**DATA PROVIDED**
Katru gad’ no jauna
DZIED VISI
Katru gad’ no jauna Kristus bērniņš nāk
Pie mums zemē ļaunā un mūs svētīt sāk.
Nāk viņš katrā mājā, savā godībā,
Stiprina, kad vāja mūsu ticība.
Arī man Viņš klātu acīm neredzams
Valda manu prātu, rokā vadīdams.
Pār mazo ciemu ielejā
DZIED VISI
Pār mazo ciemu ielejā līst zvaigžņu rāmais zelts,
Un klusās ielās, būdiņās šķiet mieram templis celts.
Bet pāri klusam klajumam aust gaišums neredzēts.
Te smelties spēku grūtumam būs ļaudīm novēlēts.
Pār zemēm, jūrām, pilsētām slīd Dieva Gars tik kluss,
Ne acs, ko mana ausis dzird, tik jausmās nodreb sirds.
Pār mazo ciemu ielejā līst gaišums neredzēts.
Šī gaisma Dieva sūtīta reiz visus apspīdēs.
--
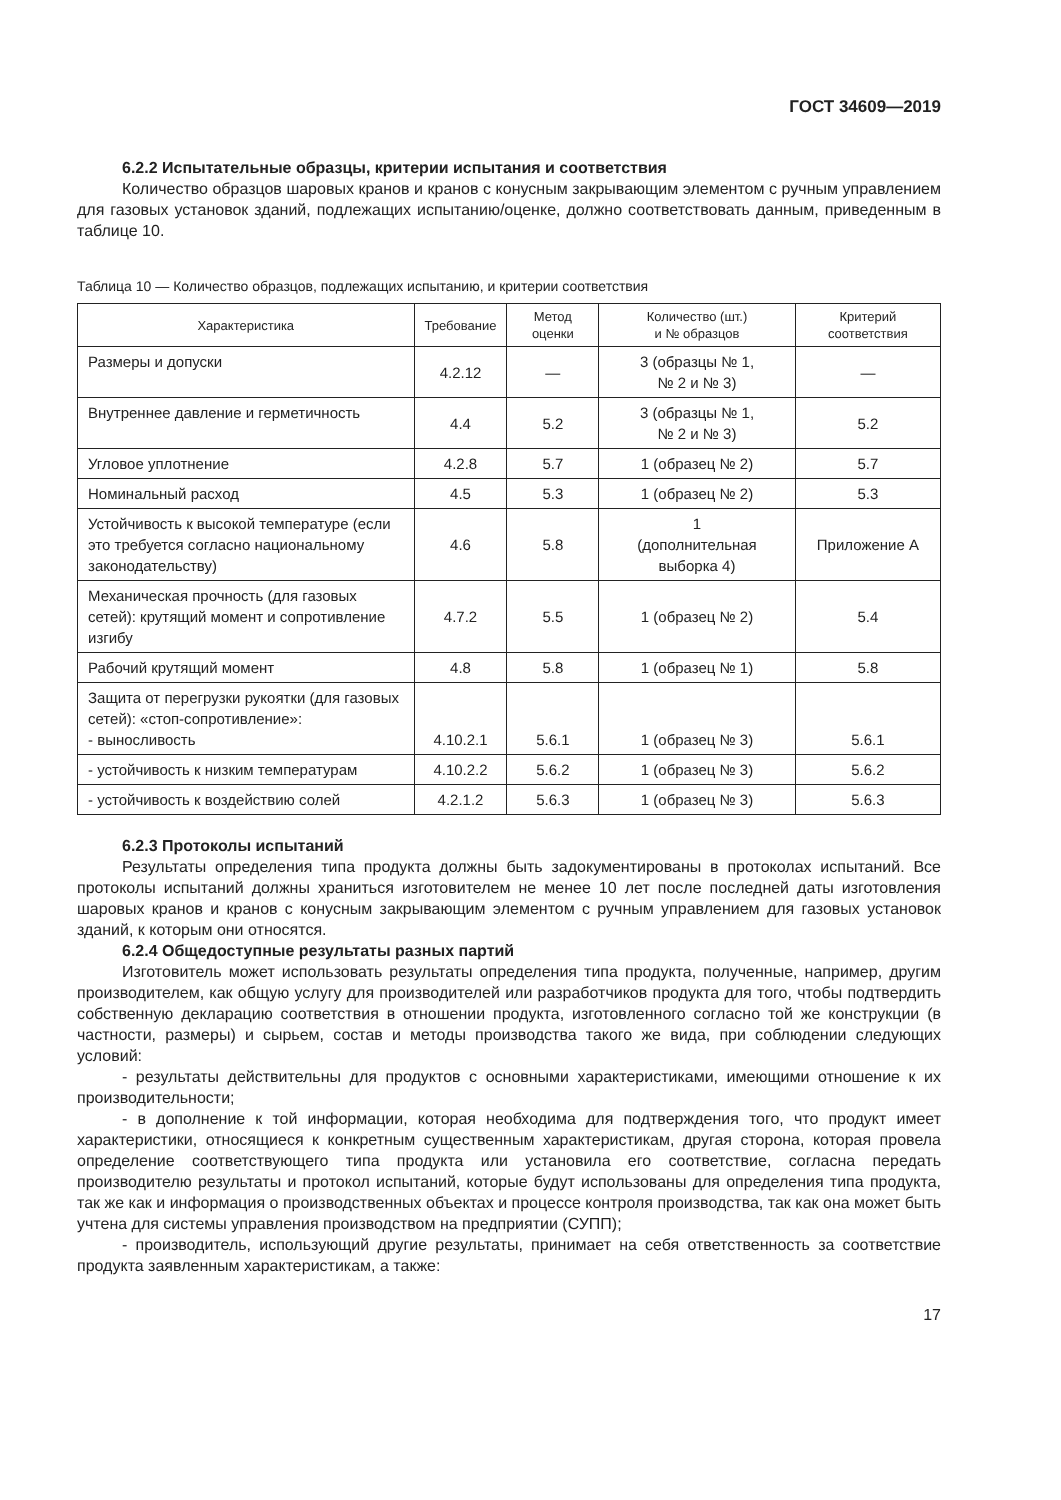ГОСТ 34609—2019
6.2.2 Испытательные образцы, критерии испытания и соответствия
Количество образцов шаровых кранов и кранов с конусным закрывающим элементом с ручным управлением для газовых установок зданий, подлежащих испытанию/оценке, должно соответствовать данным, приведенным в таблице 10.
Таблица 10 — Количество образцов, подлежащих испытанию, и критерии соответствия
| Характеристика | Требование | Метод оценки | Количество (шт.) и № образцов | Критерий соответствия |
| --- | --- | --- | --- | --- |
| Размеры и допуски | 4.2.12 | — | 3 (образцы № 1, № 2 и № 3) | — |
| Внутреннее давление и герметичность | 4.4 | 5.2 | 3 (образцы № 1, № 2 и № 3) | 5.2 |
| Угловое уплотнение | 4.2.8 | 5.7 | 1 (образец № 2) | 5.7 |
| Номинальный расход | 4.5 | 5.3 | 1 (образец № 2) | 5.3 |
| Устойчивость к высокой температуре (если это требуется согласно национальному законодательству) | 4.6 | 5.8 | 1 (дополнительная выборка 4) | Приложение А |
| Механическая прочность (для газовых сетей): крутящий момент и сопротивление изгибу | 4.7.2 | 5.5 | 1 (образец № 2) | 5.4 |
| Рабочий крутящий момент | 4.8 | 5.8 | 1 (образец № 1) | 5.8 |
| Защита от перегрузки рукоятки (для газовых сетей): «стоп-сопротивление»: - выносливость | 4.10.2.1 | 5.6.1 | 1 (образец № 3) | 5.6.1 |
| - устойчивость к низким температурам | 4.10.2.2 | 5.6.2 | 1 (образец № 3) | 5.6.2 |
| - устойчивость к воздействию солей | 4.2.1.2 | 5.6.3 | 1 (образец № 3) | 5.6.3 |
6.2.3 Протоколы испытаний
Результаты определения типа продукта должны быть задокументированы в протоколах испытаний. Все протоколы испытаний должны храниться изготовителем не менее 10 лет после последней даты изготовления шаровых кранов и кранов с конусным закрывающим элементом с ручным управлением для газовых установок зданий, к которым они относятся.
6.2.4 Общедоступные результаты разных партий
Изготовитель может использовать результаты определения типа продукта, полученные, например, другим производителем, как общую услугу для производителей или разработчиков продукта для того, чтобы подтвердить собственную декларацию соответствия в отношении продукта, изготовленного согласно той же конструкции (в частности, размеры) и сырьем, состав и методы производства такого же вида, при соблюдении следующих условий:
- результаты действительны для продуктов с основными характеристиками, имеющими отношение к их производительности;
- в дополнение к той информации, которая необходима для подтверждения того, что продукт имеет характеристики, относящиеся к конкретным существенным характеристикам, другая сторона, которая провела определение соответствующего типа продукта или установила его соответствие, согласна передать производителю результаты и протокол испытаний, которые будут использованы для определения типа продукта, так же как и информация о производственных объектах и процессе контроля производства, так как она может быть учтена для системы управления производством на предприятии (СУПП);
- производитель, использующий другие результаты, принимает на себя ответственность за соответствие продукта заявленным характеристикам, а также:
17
==
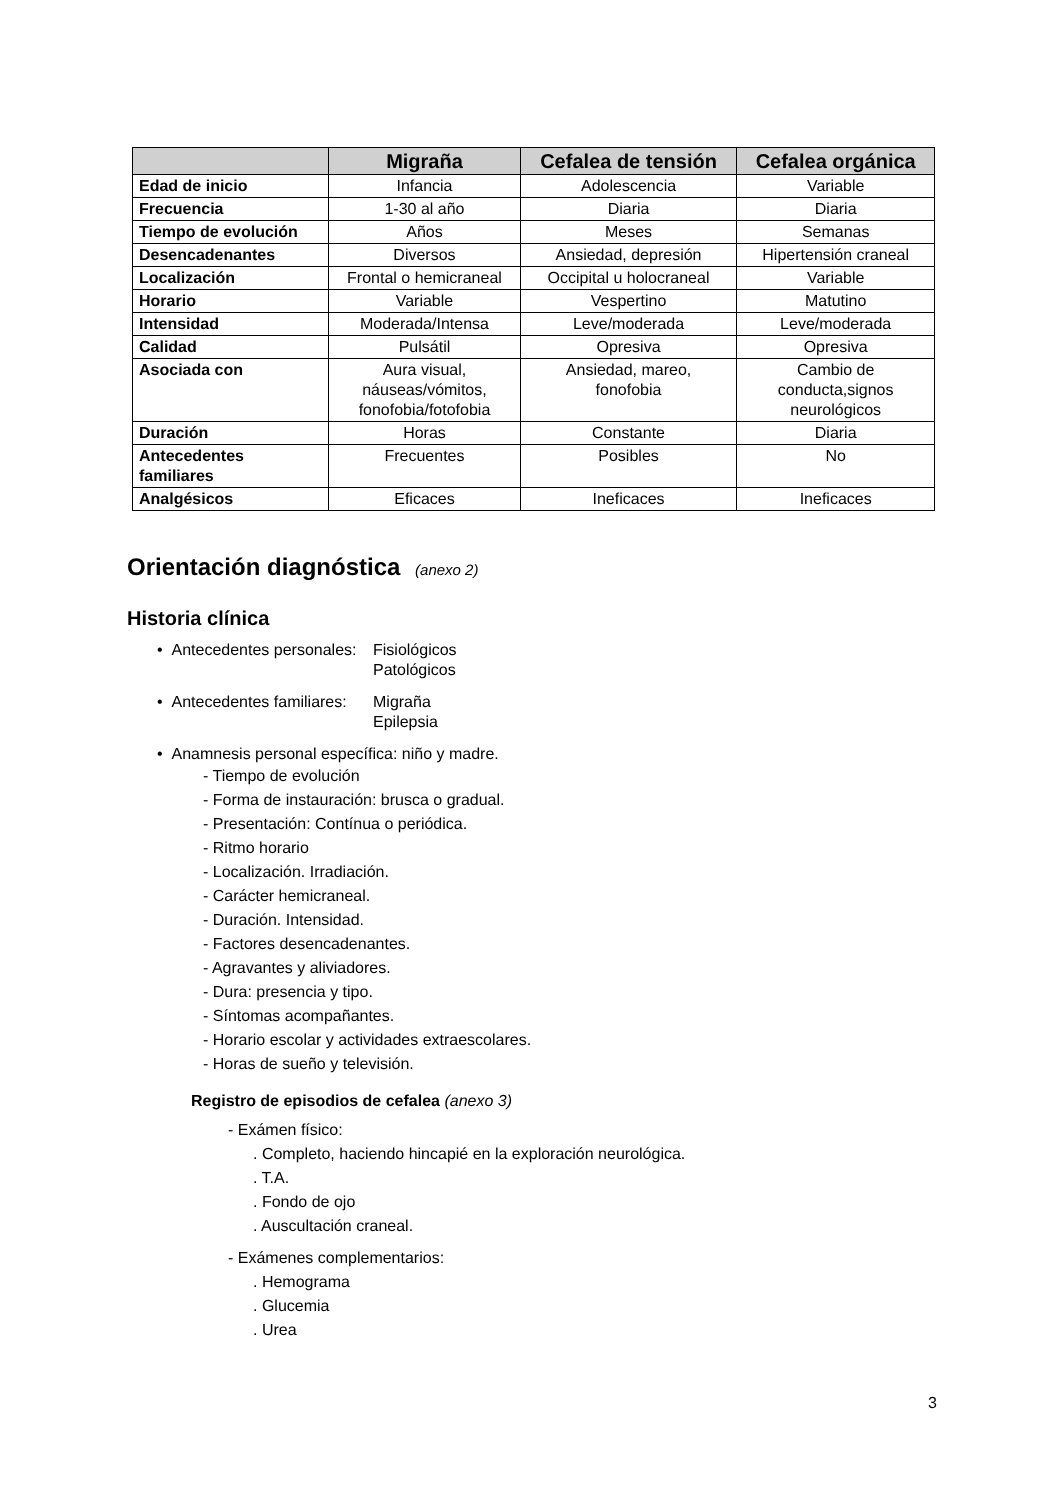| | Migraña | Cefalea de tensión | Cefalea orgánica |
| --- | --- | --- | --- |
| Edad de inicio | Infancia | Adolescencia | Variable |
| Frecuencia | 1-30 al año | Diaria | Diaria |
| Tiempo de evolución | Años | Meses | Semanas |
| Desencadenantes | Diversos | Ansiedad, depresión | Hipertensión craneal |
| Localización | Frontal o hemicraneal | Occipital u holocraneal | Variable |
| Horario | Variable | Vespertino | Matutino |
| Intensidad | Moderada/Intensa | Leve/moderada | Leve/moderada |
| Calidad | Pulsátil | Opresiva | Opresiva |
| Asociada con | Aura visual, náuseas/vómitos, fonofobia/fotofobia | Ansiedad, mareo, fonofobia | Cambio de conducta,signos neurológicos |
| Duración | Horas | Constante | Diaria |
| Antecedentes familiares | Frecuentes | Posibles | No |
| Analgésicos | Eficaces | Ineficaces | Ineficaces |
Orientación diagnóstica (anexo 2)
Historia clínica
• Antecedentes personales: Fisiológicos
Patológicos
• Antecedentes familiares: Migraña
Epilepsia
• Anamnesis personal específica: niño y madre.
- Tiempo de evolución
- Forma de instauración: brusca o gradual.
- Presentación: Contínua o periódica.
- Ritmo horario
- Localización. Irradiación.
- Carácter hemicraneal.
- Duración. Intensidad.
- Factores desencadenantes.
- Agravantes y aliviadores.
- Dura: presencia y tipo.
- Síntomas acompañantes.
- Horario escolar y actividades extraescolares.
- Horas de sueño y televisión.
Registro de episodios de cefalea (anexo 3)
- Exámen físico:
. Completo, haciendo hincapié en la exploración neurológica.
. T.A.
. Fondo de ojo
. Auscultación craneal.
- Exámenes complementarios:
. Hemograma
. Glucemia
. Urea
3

**WHAT NEEDS TO BE DONE**
Count every line in the listing that holds the word "образцов". Report the count and nothing else.

**FINISHED EXERCISE**
3